Our experiments identified the intracellular protein Nod1 as being a major PRM involved in epithelial cell sensing of cag-PAI(+) H. pylori bacteria. This statement is based on several lines of experimental evidence. First, we demonstrated that the Nod1-expressing AGS and Caco-2 cells responded specifically to stimulation with cagPAI(+) H. pylori strains. Secondly, we established the role of cagPAI as a virulence factor in gastric epithelial inflammation using cag-lacking model. Thirdly, we made certain that stable transfection of AGS and Caco-2 cells with a DN-Nod1 construct inhibited H. pylori-induced NF-κB reporter activity in the cells. This indicates that DN Nod1-transfected AGS cells be affected in their ability to mount pro-inflammatory responses to the bacterium. Finally, we showed that Nod1-mediated intracellular signaling pathway can elicit the neutrophil recruitment and migration across the epithelial layer. The gastric and colonic cell lines used in these studies are stably transfected and, in this regard, differ from normal gastric and colonic epithelial cells. However, we noted that despite their different origins, an identical array of proinflammatory cytokine was consistently upregulated in each of the cell lines in response to H. pylori infection.
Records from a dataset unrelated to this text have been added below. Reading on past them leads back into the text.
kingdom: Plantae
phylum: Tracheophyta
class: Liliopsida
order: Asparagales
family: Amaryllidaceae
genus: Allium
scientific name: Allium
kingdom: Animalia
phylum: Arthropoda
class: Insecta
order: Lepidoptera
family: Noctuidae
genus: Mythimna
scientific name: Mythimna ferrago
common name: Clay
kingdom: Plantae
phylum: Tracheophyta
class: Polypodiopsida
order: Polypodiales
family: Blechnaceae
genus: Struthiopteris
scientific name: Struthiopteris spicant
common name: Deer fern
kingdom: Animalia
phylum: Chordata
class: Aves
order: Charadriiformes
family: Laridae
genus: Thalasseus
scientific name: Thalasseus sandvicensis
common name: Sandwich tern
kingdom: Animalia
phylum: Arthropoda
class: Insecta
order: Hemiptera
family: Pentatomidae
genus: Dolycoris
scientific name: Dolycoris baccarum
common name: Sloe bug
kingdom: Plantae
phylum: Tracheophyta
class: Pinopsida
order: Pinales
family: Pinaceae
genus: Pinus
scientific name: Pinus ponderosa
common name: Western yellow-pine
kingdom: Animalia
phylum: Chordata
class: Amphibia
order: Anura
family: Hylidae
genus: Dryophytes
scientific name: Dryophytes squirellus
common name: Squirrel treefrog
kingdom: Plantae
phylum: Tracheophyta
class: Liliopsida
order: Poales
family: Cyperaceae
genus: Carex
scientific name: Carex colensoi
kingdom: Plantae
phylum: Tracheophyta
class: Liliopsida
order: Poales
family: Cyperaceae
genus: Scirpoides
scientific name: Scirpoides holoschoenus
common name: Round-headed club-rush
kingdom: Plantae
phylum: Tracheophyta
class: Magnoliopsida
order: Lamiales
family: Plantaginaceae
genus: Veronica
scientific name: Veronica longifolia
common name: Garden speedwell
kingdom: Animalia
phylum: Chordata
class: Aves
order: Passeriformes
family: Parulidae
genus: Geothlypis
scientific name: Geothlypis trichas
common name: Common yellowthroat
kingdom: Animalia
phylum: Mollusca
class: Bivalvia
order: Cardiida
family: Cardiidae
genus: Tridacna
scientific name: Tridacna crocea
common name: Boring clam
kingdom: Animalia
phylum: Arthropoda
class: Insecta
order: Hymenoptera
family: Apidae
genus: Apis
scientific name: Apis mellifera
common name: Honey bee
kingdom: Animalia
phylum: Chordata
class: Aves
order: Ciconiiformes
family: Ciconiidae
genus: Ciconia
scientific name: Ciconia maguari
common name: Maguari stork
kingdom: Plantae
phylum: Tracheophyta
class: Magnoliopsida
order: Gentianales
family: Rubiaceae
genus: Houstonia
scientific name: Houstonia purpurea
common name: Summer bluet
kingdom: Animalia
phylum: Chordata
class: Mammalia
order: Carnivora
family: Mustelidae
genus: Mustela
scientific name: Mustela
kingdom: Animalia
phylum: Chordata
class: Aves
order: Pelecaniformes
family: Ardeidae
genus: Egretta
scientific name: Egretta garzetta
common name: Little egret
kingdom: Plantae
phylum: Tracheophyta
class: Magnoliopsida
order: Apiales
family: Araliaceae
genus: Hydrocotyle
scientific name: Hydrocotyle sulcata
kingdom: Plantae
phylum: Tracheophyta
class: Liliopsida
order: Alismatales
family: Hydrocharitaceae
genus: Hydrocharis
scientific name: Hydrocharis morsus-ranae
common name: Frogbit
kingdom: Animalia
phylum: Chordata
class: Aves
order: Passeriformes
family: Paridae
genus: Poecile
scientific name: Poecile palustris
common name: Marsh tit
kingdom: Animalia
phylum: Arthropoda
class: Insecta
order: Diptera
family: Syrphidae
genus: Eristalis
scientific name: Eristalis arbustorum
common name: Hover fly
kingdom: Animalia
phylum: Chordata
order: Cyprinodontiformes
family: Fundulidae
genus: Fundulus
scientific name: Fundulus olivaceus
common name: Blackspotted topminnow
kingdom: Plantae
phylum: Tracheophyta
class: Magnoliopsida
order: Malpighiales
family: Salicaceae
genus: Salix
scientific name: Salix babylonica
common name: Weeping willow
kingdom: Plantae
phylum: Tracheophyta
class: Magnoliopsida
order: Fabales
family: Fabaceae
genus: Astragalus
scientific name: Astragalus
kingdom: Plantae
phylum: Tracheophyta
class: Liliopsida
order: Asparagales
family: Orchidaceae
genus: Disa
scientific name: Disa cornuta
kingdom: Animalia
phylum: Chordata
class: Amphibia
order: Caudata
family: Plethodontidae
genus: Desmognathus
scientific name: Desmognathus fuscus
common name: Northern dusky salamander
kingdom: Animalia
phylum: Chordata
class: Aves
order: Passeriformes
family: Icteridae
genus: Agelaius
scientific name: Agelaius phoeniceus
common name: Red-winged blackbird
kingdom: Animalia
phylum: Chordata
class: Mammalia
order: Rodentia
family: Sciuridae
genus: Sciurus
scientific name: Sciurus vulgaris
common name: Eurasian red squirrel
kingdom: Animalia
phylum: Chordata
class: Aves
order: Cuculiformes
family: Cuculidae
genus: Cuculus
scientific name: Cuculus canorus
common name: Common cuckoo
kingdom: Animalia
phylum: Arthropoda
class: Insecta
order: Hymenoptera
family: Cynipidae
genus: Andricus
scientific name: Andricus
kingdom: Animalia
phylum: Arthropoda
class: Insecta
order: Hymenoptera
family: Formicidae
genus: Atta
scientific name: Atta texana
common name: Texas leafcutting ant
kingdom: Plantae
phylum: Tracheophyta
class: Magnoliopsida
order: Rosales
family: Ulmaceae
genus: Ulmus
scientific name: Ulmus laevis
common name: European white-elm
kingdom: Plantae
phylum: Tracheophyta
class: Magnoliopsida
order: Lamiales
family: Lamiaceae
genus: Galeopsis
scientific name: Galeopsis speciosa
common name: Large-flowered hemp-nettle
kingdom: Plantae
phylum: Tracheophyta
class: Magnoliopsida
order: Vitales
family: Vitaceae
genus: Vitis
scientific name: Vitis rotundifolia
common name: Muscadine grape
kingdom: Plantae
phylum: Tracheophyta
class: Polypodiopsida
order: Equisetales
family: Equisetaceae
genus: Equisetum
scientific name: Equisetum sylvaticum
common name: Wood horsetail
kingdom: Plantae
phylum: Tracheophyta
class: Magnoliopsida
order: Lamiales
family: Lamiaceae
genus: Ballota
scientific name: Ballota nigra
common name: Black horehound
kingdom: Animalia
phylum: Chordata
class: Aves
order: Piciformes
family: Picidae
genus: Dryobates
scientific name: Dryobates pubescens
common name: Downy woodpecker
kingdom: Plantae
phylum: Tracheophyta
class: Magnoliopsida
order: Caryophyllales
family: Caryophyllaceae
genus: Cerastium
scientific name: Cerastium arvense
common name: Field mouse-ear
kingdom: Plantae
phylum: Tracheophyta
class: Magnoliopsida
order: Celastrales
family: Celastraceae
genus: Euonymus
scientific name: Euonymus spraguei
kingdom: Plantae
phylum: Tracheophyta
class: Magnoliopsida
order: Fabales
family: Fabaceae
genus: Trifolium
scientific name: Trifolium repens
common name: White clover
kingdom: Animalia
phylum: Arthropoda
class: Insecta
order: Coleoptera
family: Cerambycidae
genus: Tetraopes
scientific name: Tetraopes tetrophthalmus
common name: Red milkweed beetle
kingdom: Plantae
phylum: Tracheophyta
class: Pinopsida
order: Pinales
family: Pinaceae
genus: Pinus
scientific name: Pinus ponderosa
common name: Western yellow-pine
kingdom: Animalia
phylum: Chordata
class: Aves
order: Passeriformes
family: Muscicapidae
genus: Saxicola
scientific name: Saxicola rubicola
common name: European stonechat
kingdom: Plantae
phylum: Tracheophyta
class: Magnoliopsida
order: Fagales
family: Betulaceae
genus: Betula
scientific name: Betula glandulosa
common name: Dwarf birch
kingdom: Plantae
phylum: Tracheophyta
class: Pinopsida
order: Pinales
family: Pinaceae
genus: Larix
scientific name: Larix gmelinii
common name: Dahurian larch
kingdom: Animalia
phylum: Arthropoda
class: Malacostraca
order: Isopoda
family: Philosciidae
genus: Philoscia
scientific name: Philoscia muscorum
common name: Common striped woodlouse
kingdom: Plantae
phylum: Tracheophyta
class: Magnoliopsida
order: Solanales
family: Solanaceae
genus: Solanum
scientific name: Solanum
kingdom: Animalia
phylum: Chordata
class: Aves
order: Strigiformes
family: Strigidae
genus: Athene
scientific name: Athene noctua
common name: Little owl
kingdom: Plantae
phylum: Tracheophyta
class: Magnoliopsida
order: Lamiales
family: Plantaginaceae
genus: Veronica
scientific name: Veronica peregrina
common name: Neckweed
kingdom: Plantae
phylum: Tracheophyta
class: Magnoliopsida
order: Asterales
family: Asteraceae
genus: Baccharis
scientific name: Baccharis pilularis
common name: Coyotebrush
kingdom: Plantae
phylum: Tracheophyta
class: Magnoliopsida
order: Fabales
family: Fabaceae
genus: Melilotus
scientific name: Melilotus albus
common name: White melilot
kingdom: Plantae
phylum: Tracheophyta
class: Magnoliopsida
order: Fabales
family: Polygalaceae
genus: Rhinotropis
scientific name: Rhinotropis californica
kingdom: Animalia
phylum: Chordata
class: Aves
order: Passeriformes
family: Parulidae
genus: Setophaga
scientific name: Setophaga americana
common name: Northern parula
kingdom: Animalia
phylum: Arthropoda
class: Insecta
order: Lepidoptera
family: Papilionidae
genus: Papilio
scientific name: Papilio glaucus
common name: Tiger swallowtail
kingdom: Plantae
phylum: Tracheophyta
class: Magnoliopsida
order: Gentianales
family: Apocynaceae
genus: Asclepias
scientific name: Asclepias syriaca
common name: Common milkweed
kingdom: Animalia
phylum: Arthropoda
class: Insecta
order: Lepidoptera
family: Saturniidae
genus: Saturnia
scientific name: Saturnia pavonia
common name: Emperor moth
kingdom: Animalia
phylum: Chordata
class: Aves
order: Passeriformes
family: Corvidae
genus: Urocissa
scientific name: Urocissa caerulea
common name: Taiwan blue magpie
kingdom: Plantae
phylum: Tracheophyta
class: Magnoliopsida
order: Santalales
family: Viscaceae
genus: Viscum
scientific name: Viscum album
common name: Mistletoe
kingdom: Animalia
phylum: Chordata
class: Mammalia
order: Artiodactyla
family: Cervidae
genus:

In summary, we concluded that Nod1 constitutively expressed by human gastric epithelial cells is essential for the activation of NF-κB and the upregulated production of important epithelial cell chemoattractants in a physiologic system in which human gastric epithelial cells are infected with H. pylori that bypasses TLR signaling. If the mechanism by which H. pylori activates the host innate immune system are addressed in detail, it should be possible to design novel therapies aimed at inhibiting or reducing the inflammation induced by this mucosal pathogen.